[[ Page text, beginning ]]

Bruce Franks Jr. (left), protagonist of Smriti Mundhra and Sami Khan's 'St. Louis Superman,' which premieres May 18 on MTV. Photo: Chris Renteria

Screen Time is your curated weekly guide to excellent documentaries and nonfiction programs that you can watch at home.

Premiering Monday at 9:00 on MTV, the Academy Award-nominated short St. Louis Superman, from Smriti Mundhra and Sami Khan,  profiles Representative Bruce Franks Jr., a Ferguson, MO activist and battle rapper who was elected to the overwhelmingly white and Republican Missouri House of Representatives. Forced to deal with the trauma he's been carrying for nearly 30 years after witnessing the shooting death of his nine-year-old brother, the film chronicles his work toward overcoming both personal trauma and political obstacles in an effort to pass a bill that is critical to his community. 

PUBLIC UPDATE, recently launched by POV Spark, is an online home for exploratory content, driven by the next generation of experimental documentary creators. Volume One of PUBLIC UPDATE, entitled "Interact," challenges visitors to interrogate the meaning of documentary. Works in this volume include A Ritual of Habits, by Rosalie Yu; Mercado, by Lucia Hierro; Reason to the Moon, by Ng Sze Min; Fade Resistance, by Zun Lee; and A Journey with a Camera in Five Movements, by Kimi Maeda

Streaming on YouTube through May 24, The Why Foundation presents its Quarantine Film Club, an international selection of films from its celebrated omnibus series Why Women?, Why Poverty?, Why Stories, Why Democracy? and Why Poverty?

[[ Page text, end ]]
[[ Data section, beginning ]]

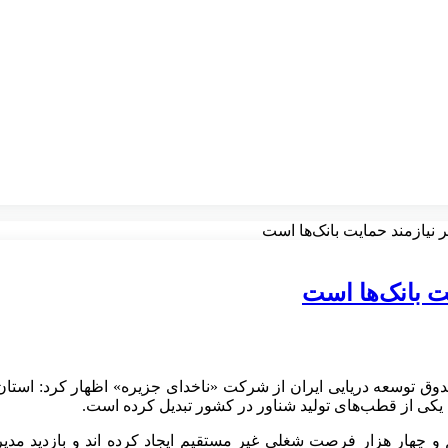
نیازمند حمایت بانک‌ها است
ت بانک‌ها است
ندوق توسعه دریایی ایران از شرکت «ناخدای جزیره» اظهار کرد: استا
 و چهار هزار فرصت شغلی غیر مستقیم ایجاد کرده‌ اند و بازدید مد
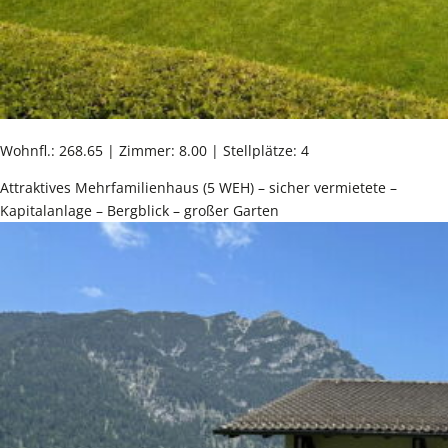
Wohnfl.: 268.65 | Zimmer: 8.00 | Stellplätze: 4
Attraktives Mehrfamilienhaus (5 WEH) – sicher vermietete –
Kapitalanlage – Bergblick – großer Garten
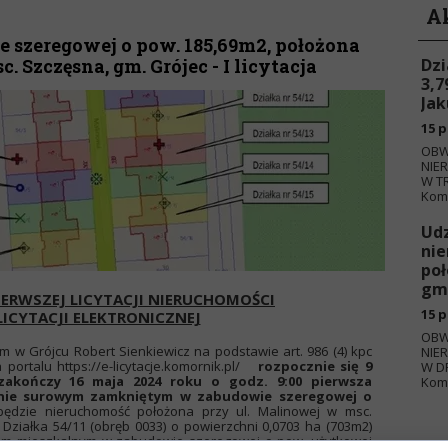
A
szeregowej o pow. 185,69m2, położona
. Szczęsna, gm. Grójec - I licytacja
Dzi
3,7
Jak
15 p
OBW
NIE
W TR
Komo
Udz
nie
poł
gm.
IERWSZEJ LICYTACJI NIERUCHOMOŚCI
15 p
LICYTACJI ELEKTRONICZNEJ
OBW
w Grójcu Robert Sienkiewicz na podstawie art. 986 (4) kpc
NIE
portalu https://e-licytacje.komornik.pl/
rozpocznie się 9
W D
zakończy 16 maja 2024 roku o godz. 9:00 pierwsza
Komo
anie surowym zamkniętym w zabudowie szeregowej o
i będzie nieruchomość położona przy ul. Malinowej w msc.
 Działka 54/11 (obręb 0033) o powierzchni 0,0703 ha (703m2)
m mieszkalnym w zabudowie szeregowej o pow. użytkowej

[[ Data section, end ]]

What the task requires: Can you transcribe the documentary roundup from "Bruce Franks Jr. (left), protagonist" up to and including "to his community."?

Answer section:
Bruce Franks Jr. (left), protagonist of Smriti Mundhra and Sami Khan's 'St. Louis Superman,' which premieres May 18 on MTV. Photo: Chris Renteria

Screen Time is your curated weekly guide to excellent documentaries and nonfiction programs that you can watch at home.

Premiering Monday at 9:00 on MTV, the Academy Award-nominated short St. Louis Superman, from Smriti Mundhra and Sami Khan,  profiles Representative Bruce Franks Jr., a Ferguson, MO activist and battle rapper who was elected to the overwhelmingly white and Republican Missouri House of Representatives. Forced to deal with the trauma he's been carrying for nearly 30 years after witnessing the shooting death of his nine-year-old brother, the film chronicles his work toward overcoming both personal trauma and political obstacles in an effort to pass a bill that is critical to his community.